Darbe teşebbüsünün ezilmesi fırsata dönüştürülmeli diyenler çoğunlukta.
Eğer öyle bir niyeti olan varsa, gerçeği görerek geleceğimizi şekillendirecek bir proje hazırlamalıdır. Projenin ise şu soru üzerine bina edilmesi gerekir.
*FETÖ, devlete nasıl sızdı, devlete sızacak kadroları nasıl hazırladı?
Sorunun akla gelen en basit yanıtları şunlar:
1- Bu örgüt, devlete "tevhid-i tedrisat" yasasının delinmesiyle açılan kapılardan girdi.
2- Cemaate gerekli olan elemanları yetiştirecek okullar, dershaneler, üniversiteler açtı.
3- İhtiyacı olan alanlara eleman yetiştiren okulların öğrenci seçme sınavlarının sorularını çaldı.
4- Okullarda ve kurumlarda üyelerinin önünü tıkayan unsurları, ailelerini, geleceklerini, umut ve hayallerini düşünmeden acımasız bir zalimlikle eledi.
5- İşe alımlarda örgüt üyelerinin kayrılmasını sağlayarak elemanlarını dilediği yerlere yerleştirdi, devlete sızdı, kurumları ele geçirdi...
Bu gerçekler bilindiğine göre, asker, polis, eğitim ve yargı gibi önemi tartışılamaz kurumların, ittifak döneminde kendilerine verildiğini bildiğimiz Feto örgütünün çalışma disiplini ve elemanlarının kendilerini gizleme metotları dikkate alındığında, devletten kolay kolay uzaklaştırılamayacağı açıktır. Bu nedenle, olaya salt temizlik harekatı mantığı ile bakmamak gerekir:
a) Örgüte eleman yetiştirilmesinin önü kesilmelidir.
b) Örgüte hayat veren siyasi ortam süratle demokrasiye evrilmelidir.
C) Örgütün yaşamasını, yayılmasını sağlayan para muslukları kapatılmalıdır.
d) Örgütün kendisine taraftar edinmesine olanak verilmemelidir.

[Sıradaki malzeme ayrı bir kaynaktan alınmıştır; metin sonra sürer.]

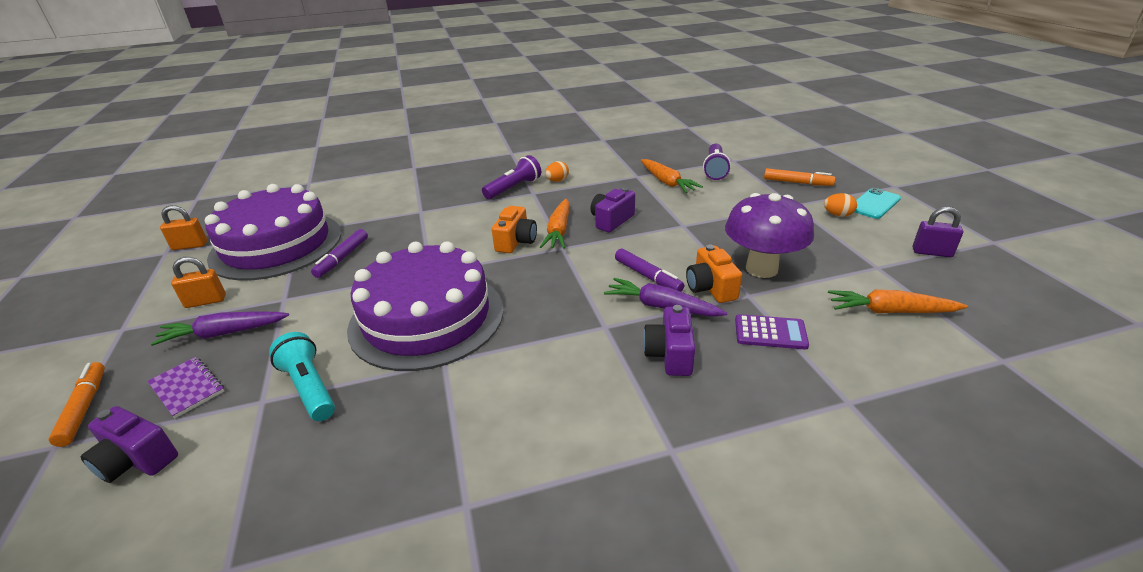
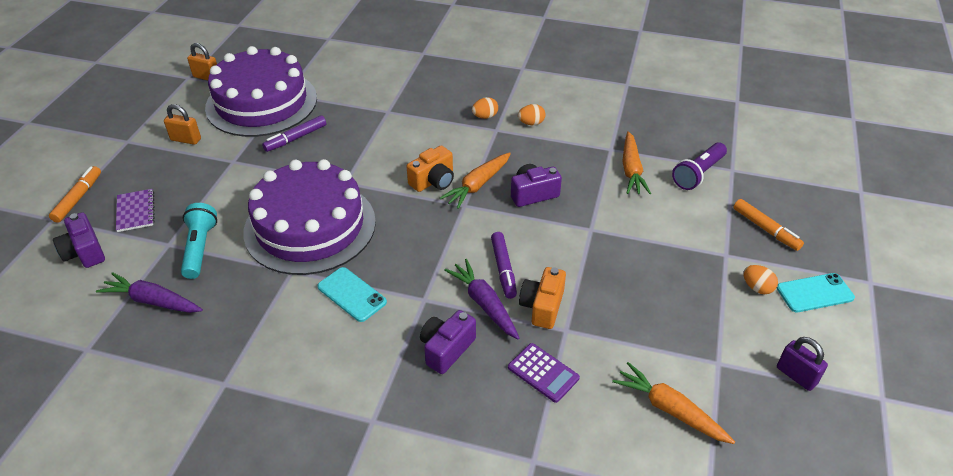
camera: 30 degrees right, 10 degrees up
(224, 333) = (180, 175): purple carrot -> purple carrot (152, 301)
(514, 188) = (485, 116): purple flashlight -> orange egg
(530, 353) = (351, 294): none -> turquoise phone
(761, 269) = (608, 310): purple mushroom -> none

Bu bağlamda örgütün dershaneleri kapatıldığında bilerek ya da sehven akıl almaz bir yanlışlık yapılmıştı, öğrenim hayatında çoğunlukla sınav senesinde örgütle karşılaşan gençler, dershaneler okula çevrilerek yıllarca örgütün etki alanına sokulmuş, ayrıca da devletçe parasal destek sağlanmıştı. Şimdi bu yanlışlıktan dönüldü, ancak bu yeterli değil; şunlar mutlaka yapılmalıdır:
a) Eğitim politikaları, başıbozukluktan kurtarılmalı, bir bütünlük kazanmalı, her önüne gelen dernek, vakıf, cemaat çocuklarımızı eğitmeye yeltenememelidir.
b) Yükseköğretim yurtları devletin kontrolüne alınmalı, bütün dini cemaatlerin etkisinden uzak tutulmalıdır.
b) İmam Hatipler revize edilmeli, bütün okullarımızda eğitim Cumhuriyetin kurucu iradesinin ayarlarına döndürülmeli; akla, bilime, özellikle de deneysel bilimlere önem veren laik eğitim yeniden ihya edilmelidir.
c) Çocuklarımızın kafaları hurafeyle doldurulmamalı, her yavrumuz, çağdaşlarıyla yarışabilecek düzeye getirilmeli; bunun için ezberci, çağ dışı eğitimden uzaklaşılmalı; uygulamalı, yoğaltan değil üreten, dünyaya pozitif açılardan bakabilen, okuyan, yazan, yorumlayabilen, değerlendirme yapabilen, eleştirme yeteneği gelişmiş, öğrenmeye açık insanlar olarak yetiştirilmelidir.
****
Değilse Feto hareketi ya da ona benzer bir zihniyet ülkenin tepesinde Demokles'in kılıcı olarak sürekli sallanacaktır.